L’économie brésilienne est solide et devrait poursuivre sa croissance malgré la crise financière mondiale, assurent les autorités de Brasilia. Mais après avoir répété que le Brésil ne serait pas touché par la crise, le président Lula a été obligé de reconnaître que « des difficultés sont à prévoir », toute en estimant qu’elles seraient minimes grâce à la solidité du marché intérieur et à la diversification du commerce extérieur du pays. Lula compte sur les réserves de change de 207 milliards de dollars pour faire face aux vents de panique qui soufflent sur la planète financière.
Malgré cet optimisme, Brasilia a d’ores et déjà pris des mesures pour protéger l’économie du pays, en volant au secours des petites banques qui ont des difficultés à capter des crédits.

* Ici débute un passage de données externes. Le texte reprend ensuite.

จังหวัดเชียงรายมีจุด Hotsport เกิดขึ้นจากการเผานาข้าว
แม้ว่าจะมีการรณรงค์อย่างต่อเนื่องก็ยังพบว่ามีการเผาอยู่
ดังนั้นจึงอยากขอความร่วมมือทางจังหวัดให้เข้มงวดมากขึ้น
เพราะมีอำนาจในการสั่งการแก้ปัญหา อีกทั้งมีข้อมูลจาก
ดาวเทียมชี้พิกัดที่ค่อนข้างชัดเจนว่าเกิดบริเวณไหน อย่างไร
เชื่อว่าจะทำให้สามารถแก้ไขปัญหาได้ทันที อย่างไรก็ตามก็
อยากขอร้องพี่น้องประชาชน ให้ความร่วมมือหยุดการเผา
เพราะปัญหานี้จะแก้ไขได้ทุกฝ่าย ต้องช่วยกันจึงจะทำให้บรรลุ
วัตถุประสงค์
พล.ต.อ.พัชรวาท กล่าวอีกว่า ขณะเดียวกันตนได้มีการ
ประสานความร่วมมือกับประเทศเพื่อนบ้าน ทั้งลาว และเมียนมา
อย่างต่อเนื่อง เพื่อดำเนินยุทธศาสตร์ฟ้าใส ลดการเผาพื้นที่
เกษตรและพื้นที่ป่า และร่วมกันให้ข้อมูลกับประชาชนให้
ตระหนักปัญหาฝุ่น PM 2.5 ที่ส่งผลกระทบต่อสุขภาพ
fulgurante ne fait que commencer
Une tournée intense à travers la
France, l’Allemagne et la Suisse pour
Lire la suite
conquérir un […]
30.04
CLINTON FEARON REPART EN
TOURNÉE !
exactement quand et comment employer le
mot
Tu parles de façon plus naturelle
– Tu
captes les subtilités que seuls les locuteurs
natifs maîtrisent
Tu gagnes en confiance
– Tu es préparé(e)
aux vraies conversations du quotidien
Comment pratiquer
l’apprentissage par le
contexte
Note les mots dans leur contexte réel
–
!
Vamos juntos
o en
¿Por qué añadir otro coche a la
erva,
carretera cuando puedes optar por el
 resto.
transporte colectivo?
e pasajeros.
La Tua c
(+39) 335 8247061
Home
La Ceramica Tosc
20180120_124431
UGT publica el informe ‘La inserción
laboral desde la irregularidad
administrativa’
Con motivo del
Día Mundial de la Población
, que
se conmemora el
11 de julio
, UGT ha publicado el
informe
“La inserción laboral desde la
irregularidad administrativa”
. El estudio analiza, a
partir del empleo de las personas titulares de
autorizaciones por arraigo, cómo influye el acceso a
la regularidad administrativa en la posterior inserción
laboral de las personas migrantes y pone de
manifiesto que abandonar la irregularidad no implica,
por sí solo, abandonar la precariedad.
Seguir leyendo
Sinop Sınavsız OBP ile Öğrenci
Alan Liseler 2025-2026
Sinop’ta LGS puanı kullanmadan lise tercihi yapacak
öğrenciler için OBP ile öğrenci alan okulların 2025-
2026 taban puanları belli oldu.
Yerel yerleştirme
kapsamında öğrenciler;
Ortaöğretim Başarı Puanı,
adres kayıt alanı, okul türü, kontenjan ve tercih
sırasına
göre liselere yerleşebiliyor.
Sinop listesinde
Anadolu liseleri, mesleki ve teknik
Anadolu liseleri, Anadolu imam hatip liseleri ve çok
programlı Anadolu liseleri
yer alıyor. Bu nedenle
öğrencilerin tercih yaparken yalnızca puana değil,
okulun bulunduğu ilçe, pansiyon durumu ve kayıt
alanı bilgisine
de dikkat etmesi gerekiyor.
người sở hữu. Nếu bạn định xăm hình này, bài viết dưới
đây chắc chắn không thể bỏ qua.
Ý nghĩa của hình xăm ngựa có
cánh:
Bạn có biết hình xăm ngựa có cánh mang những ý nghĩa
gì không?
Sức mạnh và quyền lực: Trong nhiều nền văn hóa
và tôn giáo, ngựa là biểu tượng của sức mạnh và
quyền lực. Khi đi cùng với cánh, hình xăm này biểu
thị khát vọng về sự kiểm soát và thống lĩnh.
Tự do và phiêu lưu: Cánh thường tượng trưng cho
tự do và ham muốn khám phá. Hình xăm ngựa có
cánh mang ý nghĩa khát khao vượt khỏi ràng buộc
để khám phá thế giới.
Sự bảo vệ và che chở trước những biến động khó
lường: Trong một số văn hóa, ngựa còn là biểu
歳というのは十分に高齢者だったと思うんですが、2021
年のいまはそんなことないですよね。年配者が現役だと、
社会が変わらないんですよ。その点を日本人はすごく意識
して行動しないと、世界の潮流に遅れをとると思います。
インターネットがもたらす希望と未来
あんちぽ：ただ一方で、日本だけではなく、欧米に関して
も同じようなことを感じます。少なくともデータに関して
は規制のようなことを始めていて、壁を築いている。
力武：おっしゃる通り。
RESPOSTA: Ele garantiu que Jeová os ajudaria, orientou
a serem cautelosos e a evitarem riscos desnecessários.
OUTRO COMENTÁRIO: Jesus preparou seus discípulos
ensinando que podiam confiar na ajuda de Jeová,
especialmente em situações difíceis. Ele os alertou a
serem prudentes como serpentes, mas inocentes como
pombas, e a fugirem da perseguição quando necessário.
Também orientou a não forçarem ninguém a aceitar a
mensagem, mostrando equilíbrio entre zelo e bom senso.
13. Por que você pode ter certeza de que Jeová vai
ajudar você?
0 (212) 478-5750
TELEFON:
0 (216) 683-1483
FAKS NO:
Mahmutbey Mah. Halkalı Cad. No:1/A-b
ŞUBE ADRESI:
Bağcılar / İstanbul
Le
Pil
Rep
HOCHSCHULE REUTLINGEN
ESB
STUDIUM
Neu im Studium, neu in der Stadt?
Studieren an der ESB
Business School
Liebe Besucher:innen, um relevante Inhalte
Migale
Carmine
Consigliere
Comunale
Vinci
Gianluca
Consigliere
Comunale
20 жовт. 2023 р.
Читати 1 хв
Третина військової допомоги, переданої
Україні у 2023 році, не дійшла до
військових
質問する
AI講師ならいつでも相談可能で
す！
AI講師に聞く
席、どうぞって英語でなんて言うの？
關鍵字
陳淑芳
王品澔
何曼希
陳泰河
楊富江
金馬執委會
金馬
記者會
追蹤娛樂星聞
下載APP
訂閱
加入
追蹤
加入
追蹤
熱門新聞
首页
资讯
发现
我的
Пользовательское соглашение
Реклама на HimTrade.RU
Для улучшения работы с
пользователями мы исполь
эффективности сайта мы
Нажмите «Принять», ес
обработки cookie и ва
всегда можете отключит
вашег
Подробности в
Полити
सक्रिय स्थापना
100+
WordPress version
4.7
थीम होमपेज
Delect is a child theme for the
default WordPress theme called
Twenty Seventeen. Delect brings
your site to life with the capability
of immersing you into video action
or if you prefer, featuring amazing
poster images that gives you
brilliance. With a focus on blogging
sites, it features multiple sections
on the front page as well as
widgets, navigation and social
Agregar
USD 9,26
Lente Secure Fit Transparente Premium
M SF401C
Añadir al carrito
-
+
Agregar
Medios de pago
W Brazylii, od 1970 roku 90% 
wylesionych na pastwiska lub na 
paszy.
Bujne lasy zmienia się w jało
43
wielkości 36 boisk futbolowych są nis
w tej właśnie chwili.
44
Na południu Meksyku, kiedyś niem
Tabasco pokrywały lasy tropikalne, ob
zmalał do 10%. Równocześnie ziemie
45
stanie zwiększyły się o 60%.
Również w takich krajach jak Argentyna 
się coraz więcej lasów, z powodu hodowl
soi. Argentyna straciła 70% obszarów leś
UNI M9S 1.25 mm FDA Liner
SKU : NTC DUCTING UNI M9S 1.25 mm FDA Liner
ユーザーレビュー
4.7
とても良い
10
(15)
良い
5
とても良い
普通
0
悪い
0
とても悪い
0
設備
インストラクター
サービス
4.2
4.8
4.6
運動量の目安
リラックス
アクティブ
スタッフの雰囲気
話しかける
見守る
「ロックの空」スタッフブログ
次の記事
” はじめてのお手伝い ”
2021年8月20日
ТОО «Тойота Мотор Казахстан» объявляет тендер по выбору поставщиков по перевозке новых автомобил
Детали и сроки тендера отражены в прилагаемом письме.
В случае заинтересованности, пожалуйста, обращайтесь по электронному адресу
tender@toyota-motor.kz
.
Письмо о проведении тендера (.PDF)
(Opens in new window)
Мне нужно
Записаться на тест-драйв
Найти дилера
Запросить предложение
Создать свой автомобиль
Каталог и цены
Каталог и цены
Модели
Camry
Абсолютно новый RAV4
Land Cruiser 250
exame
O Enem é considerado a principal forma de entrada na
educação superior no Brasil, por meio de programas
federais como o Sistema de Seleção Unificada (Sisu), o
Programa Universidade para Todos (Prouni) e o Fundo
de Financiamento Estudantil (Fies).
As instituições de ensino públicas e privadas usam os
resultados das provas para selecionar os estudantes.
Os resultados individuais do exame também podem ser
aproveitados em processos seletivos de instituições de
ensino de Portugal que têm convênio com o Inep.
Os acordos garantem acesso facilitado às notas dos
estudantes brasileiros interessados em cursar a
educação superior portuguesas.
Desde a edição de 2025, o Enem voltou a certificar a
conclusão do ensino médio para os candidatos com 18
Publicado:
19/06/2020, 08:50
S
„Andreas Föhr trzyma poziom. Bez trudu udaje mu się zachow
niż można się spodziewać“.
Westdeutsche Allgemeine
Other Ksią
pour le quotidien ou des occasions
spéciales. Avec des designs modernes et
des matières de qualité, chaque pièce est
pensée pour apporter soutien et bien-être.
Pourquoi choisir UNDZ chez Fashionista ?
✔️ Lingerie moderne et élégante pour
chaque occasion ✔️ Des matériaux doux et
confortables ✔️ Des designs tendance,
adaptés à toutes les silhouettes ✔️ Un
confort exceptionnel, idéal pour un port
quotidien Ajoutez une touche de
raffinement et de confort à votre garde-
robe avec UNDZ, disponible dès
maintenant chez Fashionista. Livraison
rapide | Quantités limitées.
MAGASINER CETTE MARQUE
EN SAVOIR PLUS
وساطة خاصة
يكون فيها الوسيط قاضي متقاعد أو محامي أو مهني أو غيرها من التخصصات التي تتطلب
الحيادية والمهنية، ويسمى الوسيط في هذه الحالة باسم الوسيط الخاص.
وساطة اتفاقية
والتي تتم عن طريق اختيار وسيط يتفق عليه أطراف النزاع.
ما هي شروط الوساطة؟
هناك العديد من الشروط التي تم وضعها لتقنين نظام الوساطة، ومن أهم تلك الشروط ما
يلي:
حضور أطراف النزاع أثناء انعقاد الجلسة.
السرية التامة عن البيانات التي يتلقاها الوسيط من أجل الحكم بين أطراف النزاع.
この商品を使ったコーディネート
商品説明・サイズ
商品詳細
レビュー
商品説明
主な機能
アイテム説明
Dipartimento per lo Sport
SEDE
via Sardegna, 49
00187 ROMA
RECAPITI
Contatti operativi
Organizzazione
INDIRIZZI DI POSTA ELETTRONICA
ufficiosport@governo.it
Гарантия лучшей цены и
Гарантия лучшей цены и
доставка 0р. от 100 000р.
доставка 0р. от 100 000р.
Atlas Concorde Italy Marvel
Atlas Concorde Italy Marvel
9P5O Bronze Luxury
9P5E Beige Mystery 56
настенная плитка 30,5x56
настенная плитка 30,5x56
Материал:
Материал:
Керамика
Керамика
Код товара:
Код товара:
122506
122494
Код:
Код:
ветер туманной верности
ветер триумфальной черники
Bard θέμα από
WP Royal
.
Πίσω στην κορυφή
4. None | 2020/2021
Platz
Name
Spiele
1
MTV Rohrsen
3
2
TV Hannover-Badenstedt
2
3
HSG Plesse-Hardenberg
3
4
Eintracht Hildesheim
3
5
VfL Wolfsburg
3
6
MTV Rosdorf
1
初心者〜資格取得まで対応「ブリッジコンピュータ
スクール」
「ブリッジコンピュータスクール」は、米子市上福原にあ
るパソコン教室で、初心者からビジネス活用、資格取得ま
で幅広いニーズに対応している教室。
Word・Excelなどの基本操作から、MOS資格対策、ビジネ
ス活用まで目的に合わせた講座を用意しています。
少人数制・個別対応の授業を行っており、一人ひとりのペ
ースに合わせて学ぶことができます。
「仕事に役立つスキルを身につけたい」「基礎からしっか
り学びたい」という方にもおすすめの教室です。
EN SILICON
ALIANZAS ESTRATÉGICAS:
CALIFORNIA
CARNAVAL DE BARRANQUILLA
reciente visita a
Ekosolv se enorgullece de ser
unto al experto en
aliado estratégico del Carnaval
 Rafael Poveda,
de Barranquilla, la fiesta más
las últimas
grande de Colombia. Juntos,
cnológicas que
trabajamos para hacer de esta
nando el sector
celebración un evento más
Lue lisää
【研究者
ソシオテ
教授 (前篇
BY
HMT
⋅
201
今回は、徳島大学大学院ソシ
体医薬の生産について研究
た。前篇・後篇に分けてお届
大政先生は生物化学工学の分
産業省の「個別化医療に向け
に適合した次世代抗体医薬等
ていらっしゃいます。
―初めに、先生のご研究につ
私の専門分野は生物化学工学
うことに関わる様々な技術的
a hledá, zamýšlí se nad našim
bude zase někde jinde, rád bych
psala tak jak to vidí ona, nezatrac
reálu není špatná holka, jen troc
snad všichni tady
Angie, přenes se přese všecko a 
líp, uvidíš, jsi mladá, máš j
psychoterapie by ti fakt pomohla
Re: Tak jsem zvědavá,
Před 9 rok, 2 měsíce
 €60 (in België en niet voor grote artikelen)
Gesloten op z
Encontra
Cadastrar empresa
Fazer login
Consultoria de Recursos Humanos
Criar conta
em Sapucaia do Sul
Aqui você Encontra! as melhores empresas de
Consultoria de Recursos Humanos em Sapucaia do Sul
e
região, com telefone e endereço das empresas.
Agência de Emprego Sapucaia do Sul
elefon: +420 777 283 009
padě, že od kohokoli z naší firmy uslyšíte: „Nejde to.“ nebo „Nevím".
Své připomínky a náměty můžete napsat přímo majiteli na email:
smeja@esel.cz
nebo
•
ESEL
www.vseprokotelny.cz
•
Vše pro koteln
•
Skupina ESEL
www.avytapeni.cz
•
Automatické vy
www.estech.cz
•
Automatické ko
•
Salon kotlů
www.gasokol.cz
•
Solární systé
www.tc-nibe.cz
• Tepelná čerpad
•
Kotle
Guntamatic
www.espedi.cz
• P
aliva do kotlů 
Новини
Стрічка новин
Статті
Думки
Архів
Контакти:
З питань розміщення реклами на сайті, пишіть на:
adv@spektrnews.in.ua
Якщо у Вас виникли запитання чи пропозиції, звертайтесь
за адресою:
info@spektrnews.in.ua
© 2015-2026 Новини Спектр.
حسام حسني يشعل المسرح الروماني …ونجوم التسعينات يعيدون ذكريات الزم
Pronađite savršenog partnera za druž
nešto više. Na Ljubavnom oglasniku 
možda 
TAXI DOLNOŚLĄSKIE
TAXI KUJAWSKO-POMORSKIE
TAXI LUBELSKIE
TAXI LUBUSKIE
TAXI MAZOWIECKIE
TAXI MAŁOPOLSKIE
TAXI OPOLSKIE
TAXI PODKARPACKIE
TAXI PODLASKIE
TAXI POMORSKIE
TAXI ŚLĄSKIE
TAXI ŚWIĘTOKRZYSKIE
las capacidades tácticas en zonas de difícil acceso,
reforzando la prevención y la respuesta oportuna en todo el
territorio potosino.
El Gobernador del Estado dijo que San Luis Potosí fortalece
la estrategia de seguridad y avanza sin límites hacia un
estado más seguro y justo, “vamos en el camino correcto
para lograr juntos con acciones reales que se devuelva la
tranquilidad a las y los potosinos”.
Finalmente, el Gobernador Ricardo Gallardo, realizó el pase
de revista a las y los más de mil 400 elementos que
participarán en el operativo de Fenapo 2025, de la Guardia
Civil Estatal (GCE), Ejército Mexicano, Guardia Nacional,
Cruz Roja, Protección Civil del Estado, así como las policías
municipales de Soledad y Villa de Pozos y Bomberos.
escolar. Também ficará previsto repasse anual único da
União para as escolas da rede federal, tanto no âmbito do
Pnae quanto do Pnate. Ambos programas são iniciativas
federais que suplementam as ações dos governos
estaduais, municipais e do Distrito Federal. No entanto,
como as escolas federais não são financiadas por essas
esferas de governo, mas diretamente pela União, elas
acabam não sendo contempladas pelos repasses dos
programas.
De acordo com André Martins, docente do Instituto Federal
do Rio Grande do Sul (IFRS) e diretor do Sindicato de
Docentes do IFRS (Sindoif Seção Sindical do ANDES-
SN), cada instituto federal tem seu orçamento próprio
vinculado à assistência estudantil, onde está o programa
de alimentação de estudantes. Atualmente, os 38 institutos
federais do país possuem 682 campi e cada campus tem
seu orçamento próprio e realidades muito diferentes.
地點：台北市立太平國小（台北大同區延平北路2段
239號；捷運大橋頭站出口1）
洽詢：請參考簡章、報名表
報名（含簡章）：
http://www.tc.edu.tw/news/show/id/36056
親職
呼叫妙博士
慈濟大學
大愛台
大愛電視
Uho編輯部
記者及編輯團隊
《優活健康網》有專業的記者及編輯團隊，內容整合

Le président de la Banque Centrale Henrique Meirelles a annoncé de nouvelles mesures pour « augmenter la liquidité » du marché du crédit. Comme le principal effet de la crise sur l’économie brésilienne porte justement sur ce marché, la BC a débloqué près de 60 milliards de Reais (environ 27 Milliards de USD) pour aider ces banques. Parallèlement, la banque publique BNDS a décidé de placer 2,5 milliards de dollars sur une ligne de crédit mise à la disposition des exportateurs brésiliens.
Le secteur agroalimentaire brésilien sera lui aussi très affecté par la crise. Les estimations de croissance du PIB agroalimentaire ont été revues à la baisse, passant des 12% prévus initialement à 9%.Toutefois, cette baisse ne se fera sentir que l’année prochaine car en 2008 la croissance était au rendez-vous, enregistrant plus de 6,7% entre les mois de janvier et juillet. Autre point noir : la baisse du prix des matières premières. Celle-ci, alliée à une pénurie mondiale de crédit, risque de ralentir la croissance brésilienne en phase d’accélération après des années de stagnation. Le pays était rentré dans une spirale vertueuse, grâce notamment à une croissance soutenue, au faible taux d’inflation, à la stabilité monétaire et à un endettement réduit. Tout cela risque d’être remis en question si la crise se poursuit. Pour rassurer l’opinion publique, le Président Lula a appelé ses concitoyens « à ne pas trembler », tout en demandant aux Etats-Unis et au FMI « d’établir un contrôle des organismes internationaux sur le marché financier mondial ».